Collected data
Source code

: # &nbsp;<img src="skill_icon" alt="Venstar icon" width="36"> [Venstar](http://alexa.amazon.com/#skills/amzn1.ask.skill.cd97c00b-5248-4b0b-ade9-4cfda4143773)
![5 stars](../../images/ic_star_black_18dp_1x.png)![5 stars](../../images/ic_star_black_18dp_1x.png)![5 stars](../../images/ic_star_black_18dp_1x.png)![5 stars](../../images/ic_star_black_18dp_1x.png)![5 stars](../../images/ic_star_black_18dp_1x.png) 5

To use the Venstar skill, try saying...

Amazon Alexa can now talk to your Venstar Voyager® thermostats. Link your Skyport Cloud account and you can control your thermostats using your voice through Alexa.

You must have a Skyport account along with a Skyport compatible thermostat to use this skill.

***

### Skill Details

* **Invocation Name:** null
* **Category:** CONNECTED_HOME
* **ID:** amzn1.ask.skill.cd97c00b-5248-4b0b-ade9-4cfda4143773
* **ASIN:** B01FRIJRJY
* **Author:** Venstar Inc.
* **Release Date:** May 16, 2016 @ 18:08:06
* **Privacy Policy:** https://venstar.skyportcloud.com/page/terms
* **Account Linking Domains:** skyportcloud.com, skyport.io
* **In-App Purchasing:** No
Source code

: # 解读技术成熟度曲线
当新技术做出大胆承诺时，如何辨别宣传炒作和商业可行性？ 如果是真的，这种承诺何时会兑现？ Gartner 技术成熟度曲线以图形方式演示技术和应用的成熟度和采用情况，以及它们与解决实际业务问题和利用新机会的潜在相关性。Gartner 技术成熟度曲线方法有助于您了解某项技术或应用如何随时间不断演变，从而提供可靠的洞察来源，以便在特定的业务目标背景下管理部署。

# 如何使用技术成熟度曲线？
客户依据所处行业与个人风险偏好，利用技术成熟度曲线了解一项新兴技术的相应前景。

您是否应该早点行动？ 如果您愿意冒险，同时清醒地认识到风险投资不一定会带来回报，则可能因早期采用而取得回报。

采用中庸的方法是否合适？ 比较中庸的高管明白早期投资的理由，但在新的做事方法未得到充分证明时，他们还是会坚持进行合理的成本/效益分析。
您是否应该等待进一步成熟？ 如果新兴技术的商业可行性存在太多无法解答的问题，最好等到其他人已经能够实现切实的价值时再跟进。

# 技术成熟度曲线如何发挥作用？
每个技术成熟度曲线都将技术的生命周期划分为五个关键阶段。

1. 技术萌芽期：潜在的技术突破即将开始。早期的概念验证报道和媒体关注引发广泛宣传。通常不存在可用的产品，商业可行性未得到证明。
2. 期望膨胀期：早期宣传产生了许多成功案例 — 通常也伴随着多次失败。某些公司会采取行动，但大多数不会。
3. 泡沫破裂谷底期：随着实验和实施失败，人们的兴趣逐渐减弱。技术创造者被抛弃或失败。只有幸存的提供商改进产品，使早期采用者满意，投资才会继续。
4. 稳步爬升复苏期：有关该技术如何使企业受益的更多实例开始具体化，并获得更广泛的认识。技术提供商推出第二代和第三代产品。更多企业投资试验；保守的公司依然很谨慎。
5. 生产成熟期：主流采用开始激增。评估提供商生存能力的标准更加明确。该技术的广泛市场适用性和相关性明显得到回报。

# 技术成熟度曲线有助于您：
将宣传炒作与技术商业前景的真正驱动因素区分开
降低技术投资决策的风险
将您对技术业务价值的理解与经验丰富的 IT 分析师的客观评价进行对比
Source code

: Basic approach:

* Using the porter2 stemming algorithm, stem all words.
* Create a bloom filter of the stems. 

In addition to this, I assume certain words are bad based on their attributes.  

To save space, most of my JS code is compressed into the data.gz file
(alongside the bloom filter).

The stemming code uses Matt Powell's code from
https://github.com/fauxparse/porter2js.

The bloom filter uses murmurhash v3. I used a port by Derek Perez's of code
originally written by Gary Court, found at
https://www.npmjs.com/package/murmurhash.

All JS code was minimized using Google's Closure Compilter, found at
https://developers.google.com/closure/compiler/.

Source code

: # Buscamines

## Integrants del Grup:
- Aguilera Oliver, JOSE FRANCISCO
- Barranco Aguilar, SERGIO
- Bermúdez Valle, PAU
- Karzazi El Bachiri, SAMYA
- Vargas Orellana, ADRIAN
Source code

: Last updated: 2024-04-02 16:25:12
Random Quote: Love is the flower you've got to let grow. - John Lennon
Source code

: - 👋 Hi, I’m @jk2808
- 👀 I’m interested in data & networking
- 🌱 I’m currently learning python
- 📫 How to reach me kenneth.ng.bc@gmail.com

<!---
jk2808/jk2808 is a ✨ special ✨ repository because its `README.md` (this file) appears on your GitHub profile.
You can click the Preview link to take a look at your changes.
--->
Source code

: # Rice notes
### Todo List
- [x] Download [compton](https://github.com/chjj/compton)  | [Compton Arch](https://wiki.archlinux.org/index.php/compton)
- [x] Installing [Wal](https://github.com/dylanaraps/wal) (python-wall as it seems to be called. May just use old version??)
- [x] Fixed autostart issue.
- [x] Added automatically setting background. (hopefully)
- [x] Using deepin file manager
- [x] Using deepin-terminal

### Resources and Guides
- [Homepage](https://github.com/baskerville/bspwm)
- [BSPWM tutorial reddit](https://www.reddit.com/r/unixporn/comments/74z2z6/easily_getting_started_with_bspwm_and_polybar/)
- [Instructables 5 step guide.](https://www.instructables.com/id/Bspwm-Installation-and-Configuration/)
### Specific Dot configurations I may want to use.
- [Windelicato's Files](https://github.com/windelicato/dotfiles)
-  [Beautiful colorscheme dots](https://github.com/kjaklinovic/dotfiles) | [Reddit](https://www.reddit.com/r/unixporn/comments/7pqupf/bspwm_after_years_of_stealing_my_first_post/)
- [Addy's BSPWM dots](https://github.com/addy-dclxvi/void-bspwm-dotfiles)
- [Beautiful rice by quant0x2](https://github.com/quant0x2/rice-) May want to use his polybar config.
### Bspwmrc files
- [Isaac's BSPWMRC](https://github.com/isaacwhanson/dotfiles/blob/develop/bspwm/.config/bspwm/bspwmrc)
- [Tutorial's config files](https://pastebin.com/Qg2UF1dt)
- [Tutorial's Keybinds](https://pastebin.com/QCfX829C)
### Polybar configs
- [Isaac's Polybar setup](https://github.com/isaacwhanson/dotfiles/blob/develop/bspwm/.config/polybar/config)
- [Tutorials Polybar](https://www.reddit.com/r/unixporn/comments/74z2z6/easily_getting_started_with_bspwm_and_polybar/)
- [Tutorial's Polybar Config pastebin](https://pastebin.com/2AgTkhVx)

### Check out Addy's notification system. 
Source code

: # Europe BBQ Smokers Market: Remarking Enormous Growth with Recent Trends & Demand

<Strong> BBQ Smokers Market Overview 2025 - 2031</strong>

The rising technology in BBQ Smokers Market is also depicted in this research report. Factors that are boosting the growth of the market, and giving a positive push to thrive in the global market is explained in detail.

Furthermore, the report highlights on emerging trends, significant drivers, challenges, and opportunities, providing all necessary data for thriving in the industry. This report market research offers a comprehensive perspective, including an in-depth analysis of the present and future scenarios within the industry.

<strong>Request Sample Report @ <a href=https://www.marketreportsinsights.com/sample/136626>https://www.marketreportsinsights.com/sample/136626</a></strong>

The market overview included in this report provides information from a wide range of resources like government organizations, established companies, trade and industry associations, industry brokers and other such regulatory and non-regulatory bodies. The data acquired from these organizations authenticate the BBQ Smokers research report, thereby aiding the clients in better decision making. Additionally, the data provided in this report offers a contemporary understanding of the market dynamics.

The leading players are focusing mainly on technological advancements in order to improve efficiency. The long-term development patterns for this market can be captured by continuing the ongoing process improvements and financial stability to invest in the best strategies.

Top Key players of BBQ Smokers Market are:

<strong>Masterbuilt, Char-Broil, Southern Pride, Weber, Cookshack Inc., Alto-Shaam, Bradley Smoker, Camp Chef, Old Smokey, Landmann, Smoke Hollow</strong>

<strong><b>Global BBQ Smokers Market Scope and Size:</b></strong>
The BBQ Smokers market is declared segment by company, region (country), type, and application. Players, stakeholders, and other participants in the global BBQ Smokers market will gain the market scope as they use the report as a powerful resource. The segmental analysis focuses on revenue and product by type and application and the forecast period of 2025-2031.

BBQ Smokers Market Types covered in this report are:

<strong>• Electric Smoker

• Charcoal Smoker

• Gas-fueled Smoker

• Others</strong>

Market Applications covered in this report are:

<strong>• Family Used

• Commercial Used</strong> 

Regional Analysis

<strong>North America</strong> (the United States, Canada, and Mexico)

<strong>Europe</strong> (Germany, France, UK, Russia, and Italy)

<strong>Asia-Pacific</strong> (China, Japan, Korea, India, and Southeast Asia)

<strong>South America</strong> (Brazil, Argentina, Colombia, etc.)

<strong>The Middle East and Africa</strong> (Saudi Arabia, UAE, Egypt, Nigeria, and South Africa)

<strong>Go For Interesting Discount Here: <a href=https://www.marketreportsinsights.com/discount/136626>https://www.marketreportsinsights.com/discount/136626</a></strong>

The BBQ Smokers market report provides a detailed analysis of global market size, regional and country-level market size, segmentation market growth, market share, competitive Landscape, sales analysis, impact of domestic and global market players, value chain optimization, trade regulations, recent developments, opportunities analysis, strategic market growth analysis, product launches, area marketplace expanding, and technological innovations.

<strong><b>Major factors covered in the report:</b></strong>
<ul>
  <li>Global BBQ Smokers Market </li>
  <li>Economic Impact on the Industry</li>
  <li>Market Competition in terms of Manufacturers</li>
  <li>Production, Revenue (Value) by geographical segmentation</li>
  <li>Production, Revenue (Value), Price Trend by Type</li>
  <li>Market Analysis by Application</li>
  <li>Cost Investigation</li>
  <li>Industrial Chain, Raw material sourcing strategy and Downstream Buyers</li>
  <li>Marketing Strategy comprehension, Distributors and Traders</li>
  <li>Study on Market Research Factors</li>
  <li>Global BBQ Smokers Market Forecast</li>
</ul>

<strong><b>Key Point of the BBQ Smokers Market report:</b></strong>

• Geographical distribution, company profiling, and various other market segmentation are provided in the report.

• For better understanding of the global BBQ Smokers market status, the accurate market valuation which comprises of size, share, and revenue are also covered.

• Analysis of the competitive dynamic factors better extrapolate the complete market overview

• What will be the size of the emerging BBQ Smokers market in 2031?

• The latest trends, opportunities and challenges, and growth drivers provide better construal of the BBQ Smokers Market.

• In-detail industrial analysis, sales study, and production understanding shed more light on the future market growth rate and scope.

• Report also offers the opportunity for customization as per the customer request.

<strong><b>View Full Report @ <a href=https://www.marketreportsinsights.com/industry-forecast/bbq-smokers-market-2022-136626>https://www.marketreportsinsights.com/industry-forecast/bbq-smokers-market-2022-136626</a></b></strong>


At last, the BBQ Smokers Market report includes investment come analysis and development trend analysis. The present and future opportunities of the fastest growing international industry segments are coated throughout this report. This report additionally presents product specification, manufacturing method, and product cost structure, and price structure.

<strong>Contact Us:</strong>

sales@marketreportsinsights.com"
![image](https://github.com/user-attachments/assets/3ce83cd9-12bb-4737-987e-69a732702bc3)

__What the task requires__:
Put the lines of the listing above into a numbered list, from the line with "In addition to" to the line with "(alongside the bloom filter).", both included and with blank lines left out.

__Output of the exercise__:
1. In addition to this, I assume certain words are bad based on their attributes.  
2. To save space, most of my JS code is compressed into the data.gz file
3. (alongside the bloom filter).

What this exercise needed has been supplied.